* TASK GOAL: Whenever a line of the entries below holds the string "drawn", copy that line and return it.

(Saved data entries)
* * *
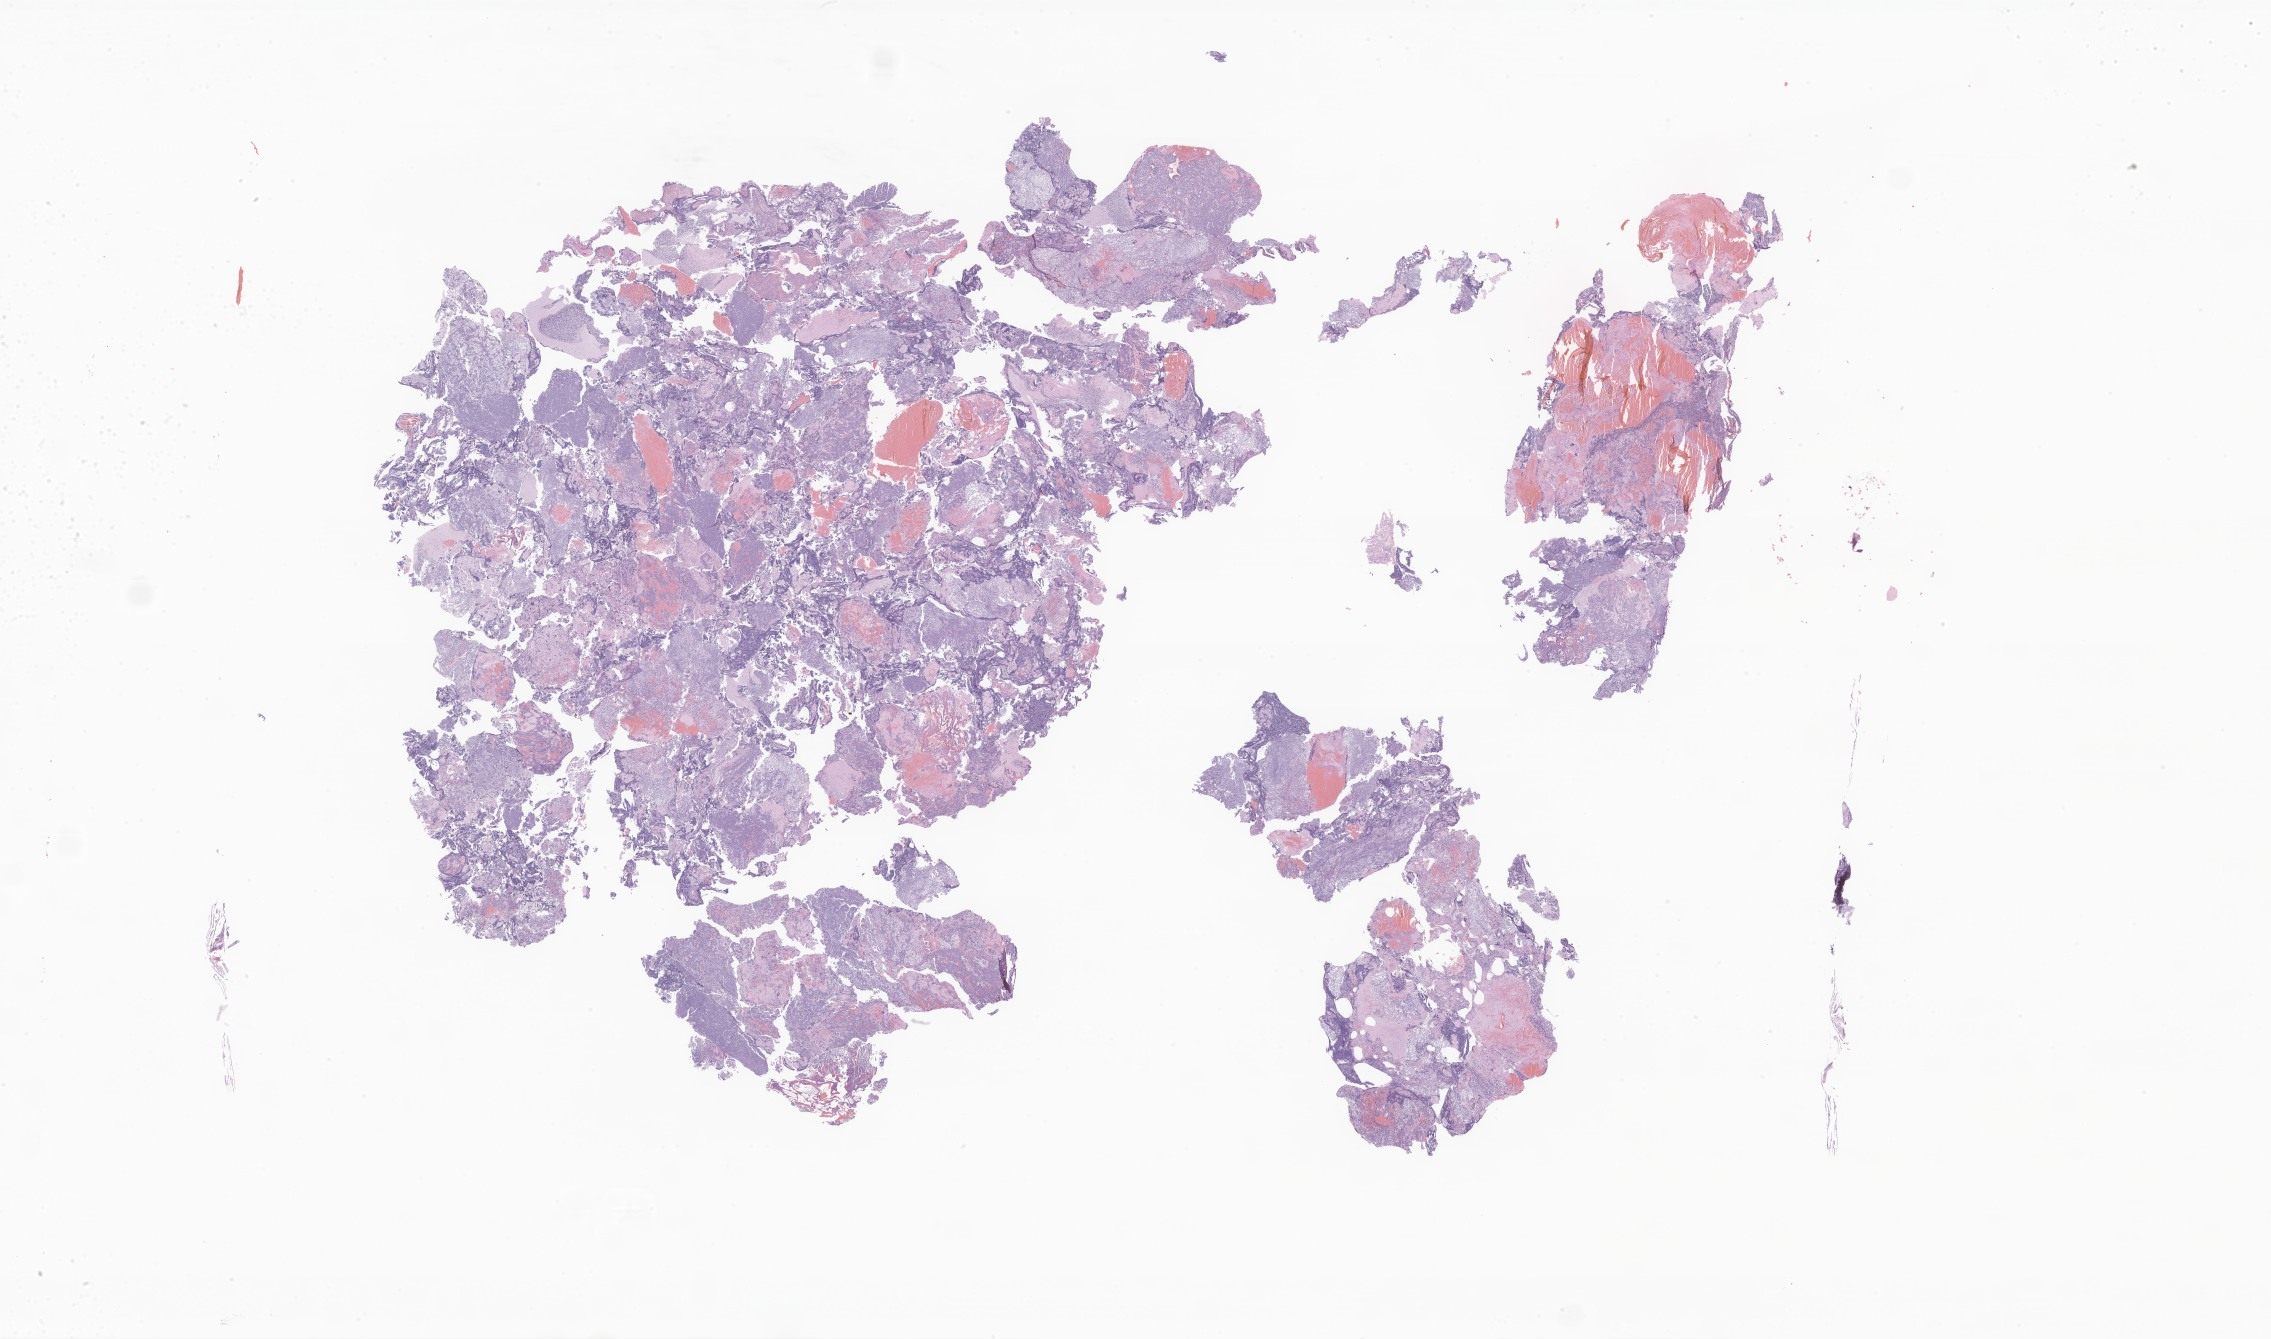
Whole-slide image, haematoxylin and eosin stain of tumor tissue from the brain, low-resolution overview of the scanned area, about 38.3 x 22.6 mm, FFPE section. Female patient, age 138 months (11 years 6 months).
Diagnosis (ICD-O-3 morphology term): Medulloblastoma, NOS.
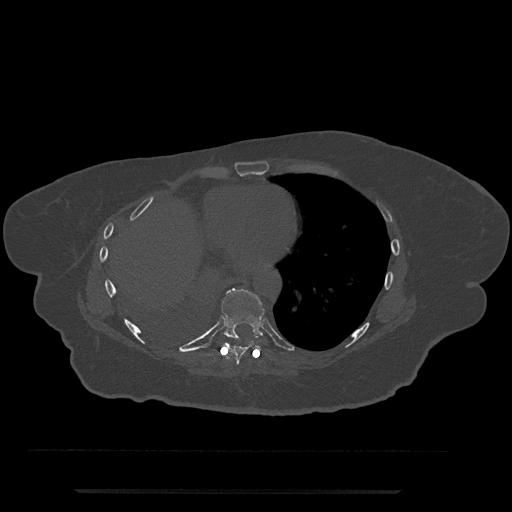
CT including the spine, one axial slice; slice 362 of 797 in the series (ordered by position); 120 kVp; bone window (W 1800 / L 400 HU); 0.5 mm slice thickness; 512 × 512 image matrix, field of view 440 × 440 mm. Patient: female, 51 years. Case-level facts recorded for this patient, not image findings: primary cancer: neuro.
Outlined on this slice (semi-automatic segmentation, software-assisted and operator-edited):
- T8 vertebra: bounding box [x1, y1, x2, y2] px = [229, 343, 248, 365]
- T9 vertebra: [217, 288, 265, 341]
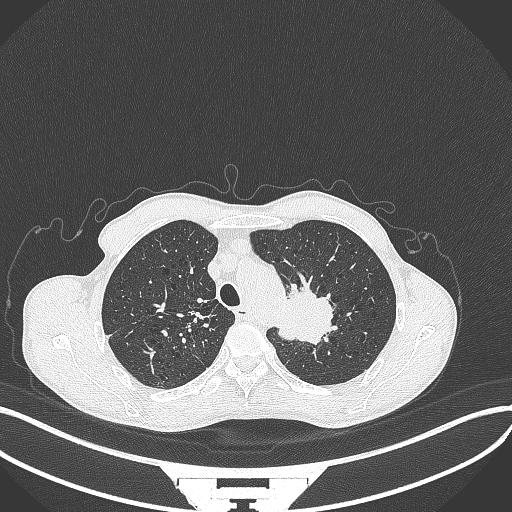
Chest CT, one axial slice. Slice 331 of 386 in the series (ordered by position). Reconstruction kernel B70f. 120 kVp. Lung window (W 1500 / L -600 HU). 512 × 512 image matrix, field of view 400 × 400 mm. Patient: male, 65 years. From the clinical record (not read from this slice): clinical TNM (as recorded): T2b N0 M0.
Annotated regions visible in this slice (bounding box drawn by a radiologist):
- lung tumour (recorded histology: adenocarcinoma): bounding box <273,284,335,346> (left, top, right, bottom; pixels)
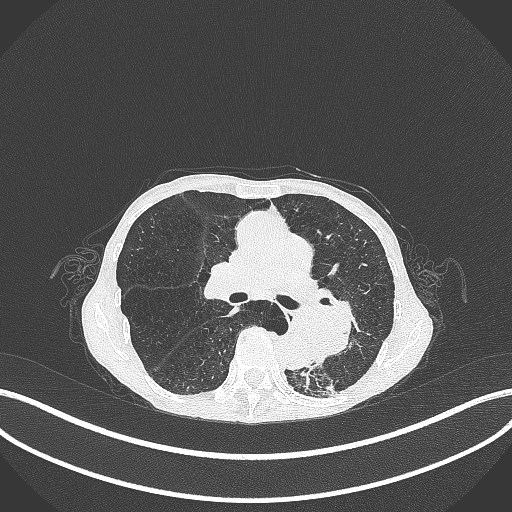
Chest CT, one axial slice. Slice 163 of 347 in the series (ordered by position). Reconstruction kernel B70f. Lung window (W 1500 / L -600 HU). 1 mm slice thickness. 512 × 512 image matrix, field of view 400 × 400 mm. Patient: female, 70 years. From the clinical record (not read from this slice): clinical TNM (as recorded): T3 N0 M0; histopathological grade: G3.
Structures marked on this image (bounding box drawn by a radiologist):
- lung tumour (recorded histology: small cell carcinoma): bounding box (x1, y1, x2, y2) in pixels: (287, 301, 357, 364)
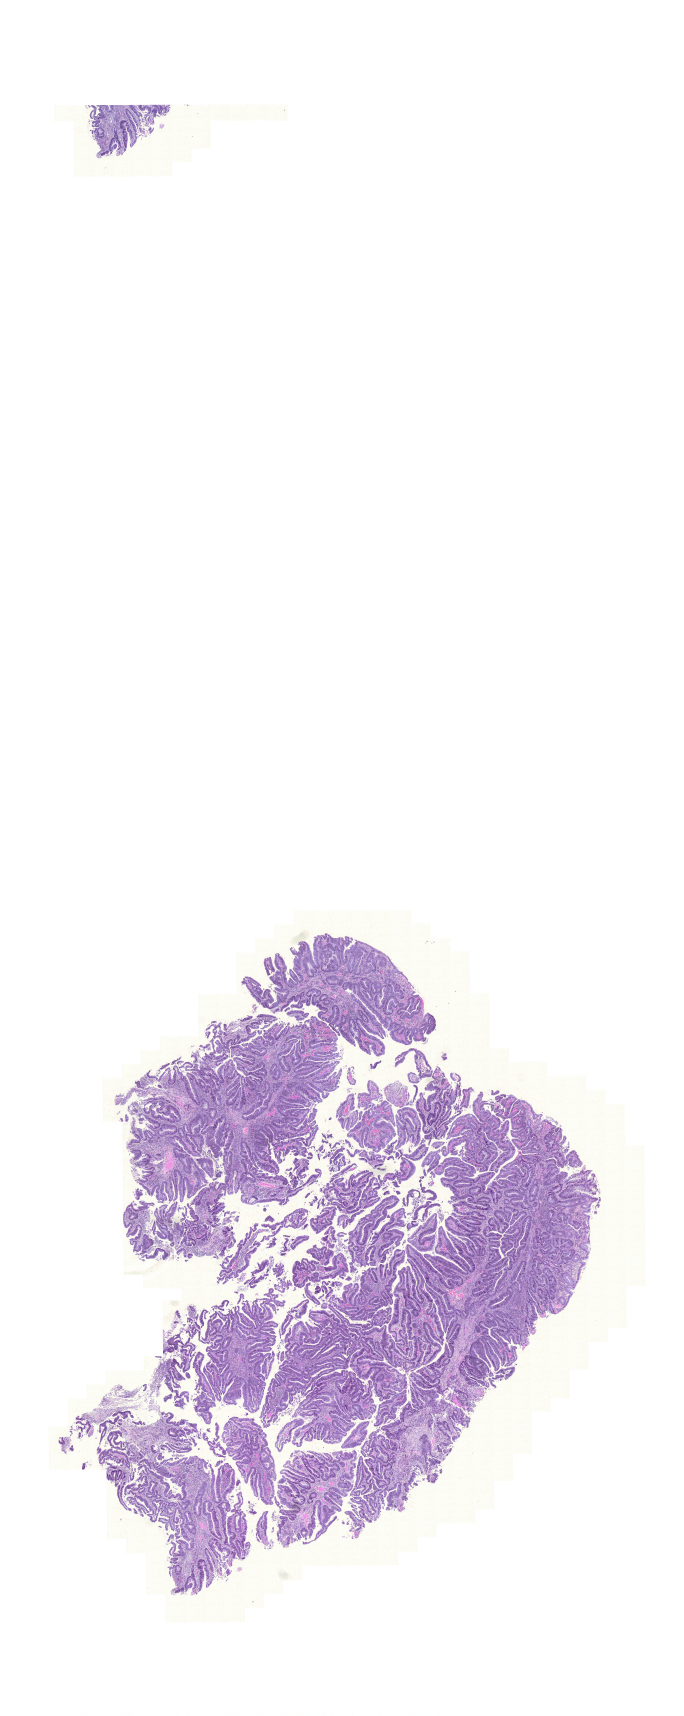
Whole-slide histology image, Hematoxylin and eosin (H&E) stained — whole scanned area (about 10.2 x 25.5 mm) shown as a low-resolution overview. Formalin-fixed paraffin-embedded (FFPE) diagnostic section. Primary tumour sample from the rectum. Patient: male, age at initial diagnosis 68 years.
AJCC pathologic stage: IIIB (6th edition). Pathologic diagnosis: Adenocarcinoma, NOS. Lymph nodes positive (case pathology): 2 of 16 examined.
* * *
* ANSWER BOX:
Annotated regions visible in this slice (bounding box drawn by a radiologist):
Structures marked on this image (bounding box drawn by a radiologist):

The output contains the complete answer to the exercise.